1. An understanding that asking for help is okay
While this may still be a bit of a work in progress, I am getting more confident in asking for help when I need it. This was such a foreign concept, to my past self, this was basically in no way an option for me. I’m hard-headed, stubborn, prideful and that’s been a detriment to my health, but I am much more vocal when I need a little assistance. Help is out there if you only ask, and are open to receiving it.
2. A reason to slow down and listen to my body
When your body is acting in an “unnormal” way there is all this built-up fear in listening to your body because doing so would result in truths you are just not ready for. I equate it to spending my life running on high adrenaline, and with such an out-of-control speed, I got by ignoring the warning signs my body was giving.
Since my diagnosis, I heed every ounce of pain, strain, struggle, or subtle difference I experience and act accordingly.
3. My dream career, a stay-at-home mom, and the possibility of making time to write
I am ten steps closer to my dream career, a stay-at-home mom. I want to be there for everything when my wife and I have kids, I don’t want to miss a single second of our kid’s lives. Though how it happened was traumatic, in the end, once the smoke had cleared from the violent fire, I was on the exact path I always wanted to be. I never would have stepped away from the money I was earning. As if by design, I am exactly where I want to be.
4. The realization that my health matters. Everything I do and eat matters
For the first 24 years of my life, self-care was nonexistent and even strongly avoided at times. I scrapped by the best I could. Life was pretty tough starting out at 18. I worked too many hours, in very cheap and poor shoes, and I ate whatever I could manage in the small breaks I took. Money and the pursuit of obtaining it was an obsession. When you have no money, that’s the way it has to be.
Now, I take note of the amount and type of exercise I’m getting each day, followed by a strict recovery routine, and I make sound and conscious decisions about the foods I choose to eat. Though to be fair my diet is still a bit of a work in progress, but I do feel like I am heading in the right direction. I continue to take note and study each individual aspect of my day and the effects, whether positive or poor, it has on my health. I would highly recommend any sufferer of a chronic illness to do the same.

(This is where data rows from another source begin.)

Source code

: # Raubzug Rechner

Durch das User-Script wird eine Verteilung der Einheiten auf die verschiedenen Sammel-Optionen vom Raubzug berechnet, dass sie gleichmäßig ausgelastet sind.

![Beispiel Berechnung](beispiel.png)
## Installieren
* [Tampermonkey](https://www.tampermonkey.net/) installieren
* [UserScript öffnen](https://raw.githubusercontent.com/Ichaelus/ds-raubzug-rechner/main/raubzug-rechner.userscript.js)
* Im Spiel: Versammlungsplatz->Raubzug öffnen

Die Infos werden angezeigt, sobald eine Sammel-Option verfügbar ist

5. A better understanding of how my life has always been affected by my fibromyalgia, which helped to make more sense of my experience
Understanding, especially of something that has been so cryptic for so long, is such an amazing gift. For years I knew something was wrong with my body, but I didn’t know what. Having symptoms and experiences that make no sense to medical professionals and loved ones, is frightening. You feel lost and with no connections to others through experiences, you feel very lost and very scared.
While my fibromyalgia was an unnamed and unacknowledged issue, it helped me even back then now that I think of it. It has shaped me, influenced my choices, and somehow got me to a place in life that I feel hope and excitement for the further. Though the pain is crippling and the fatigue and so many other symptoms are debilitating I am exactly where I want to be in life.